安泰寺

A N T A I J I

火中の連
2009年 7・8月号

臨済宗に遊山

僧堂の入り口。


掛搭志願

 「たのーみまーしょー」、京都のある臨済宗本山の玄関先で腹の底から声を絞り出したのが一九九五年の十月でした。その日の朝六時過ぎに、雲一つも浮かばない秋空の下で網代笠を手に持って参道を登った時、庭掃除をしていた相撲取りのような体をした雲水とふっと目は合いましたが、お互い軽く会釈しただけで通り過ぎました。玄関の壁に網代笠を立てかけてから、草鞋を履いたまま上がり框に横座りになり、袈裟文庫(註:雲水用の「ランドセル」のような荷物。この中にお袈裟、そして「死骸の始末料」として封筒に一万円を入れ、食事で使う持鉢や教本など、風呂敷に結んでこの袈裟文庫につける。)の上に不自然に体をよじって構えます。予 め用意していた封筒を差し出します。その中には規定に従って、ぎこちない筆遣いで書かれている漢文の掛搭願書、履歴書と誓約書が入っています。「貴道場の規制を遵守するは勿論、大事了筆迄必ず退場仕らず、若し規制に犯触てば何らの御処分これ有ると決して苦しからず候、・・・」、ようするに悟るまでは僧堂を離れないことと、規矩を破った時はどんな刑罰もお受け致しますと約束をするわけです。

  しばらく沈黙が続いたあと、衝立の向こうから「もう一回」という声が聞こえたので、さらに大きな声で「たーのーみーまーしょー」と叫んでみました。今度いかにも建物の奥ふかいところからでてきたかのように最初は小さく、次第に大きな声で「どおーれー」といって副司(註:「ふうす」と読み、雲水の間では「フッさん」とよばれる僧堂の窓口をも勤める取締り役)という係の雲水が現れます。

 「いずこより」

 「美方郡安泰寺徒弟、ネルケ無方、当僧堂に掛搭致したく、お取次ぎをお願いいたします」  

 「しばらくお待ちください」

 奥にいったん姿を消した雲水はややあって再び床に手と頭をつけて、

 「当道場はただいま満衆に付き他の道場に足元の明るいうちの御巡りください」

 前もって、覚玄さんから教えられたように答えが帰って来ました。少なくとも、そのような問答だったはずです。何しろ、この雲水は以前アゴを骨折したことがあって、うがいをするような発音で喋っていましたので、外国人ではなくても聞き取りにくい日本語になっていました。後ほどフッさんの話を土下座の形で聞くことの多かった私は一体何を言われているのか、全く分からないことが多かったのです。

庭詰め

 「庭詰め」が始まったのがそのあとです。「あっちへ行け」と言われるにもかかわらず、とにかく二日間玄関に坐り込むのです。たまにはあっさり引き下がる者もいるようです。その時「これは芝居だから、戻って来いよ」と雲水が慌てて後を追うこともあるそうですが、私を含めほとんどの志願者はこの儀式の仕来りを事前から聴いています。何を言われても、とにかく玄関の中でひれ伏し続けるのです。

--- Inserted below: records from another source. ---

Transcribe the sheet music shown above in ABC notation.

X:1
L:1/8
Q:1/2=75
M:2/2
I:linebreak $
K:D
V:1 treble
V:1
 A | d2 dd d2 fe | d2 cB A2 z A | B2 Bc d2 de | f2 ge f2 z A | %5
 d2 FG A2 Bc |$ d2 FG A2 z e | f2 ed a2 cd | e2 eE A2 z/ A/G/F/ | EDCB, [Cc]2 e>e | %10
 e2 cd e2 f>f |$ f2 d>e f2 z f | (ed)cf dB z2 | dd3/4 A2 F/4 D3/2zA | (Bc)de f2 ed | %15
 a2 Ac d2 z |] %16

 捻れた姿勢で痛む腰。額を乗せた両手、窮屈に曲がった足。いつの間にか体があきらめて、痛みの感覚すら失われます。耳に入るのが、後ろで猫がいびきをかいているような音だけです。どのくらい時間がたったでしょうか、ちょっと気がゆるんだ頃です。

 「こらー、いつまでいるつもりか。さっさと出て行け」という罵声が聞こえたと思いきや、襟を捕まれ玄関から追い出されました。やや抵抗しているうちに相手の足を踏んだら、向こうもムキになって私を庭に投げてしまい、網代笠も石たたみの階段の下まで飛ばされました。

 笠を取りに階段を下りていたら、石垣の陰でもう一人の雲水が待ちかまえていました。

 「これも一応決まりですから、あそこの六角堂の裏で骨延ばしをして、煙草でも吸ってください。三十分くらいたったら、また戻ってね」とニコニコしながらいいました。実は、この「追い出し」は慈悲の心で行われていたのです。少しでも体のしびれを癒すために一日二回行われています。なんだ、結構リラックスした雰囲気ではないかと、半ばがっかりした気持ちになりました。煙草も吸いませんし、厳しさを求めていたのですから。

バケツでご飯

 十時過ぎふすま越しに何匹かのライオンたちが吠えるような声で般若心経を唱えているのが聞こえてきました。そして「カチャカチャ」という音と、「はよう食え」という罵声がしばらく飛び交い、また静かになりました。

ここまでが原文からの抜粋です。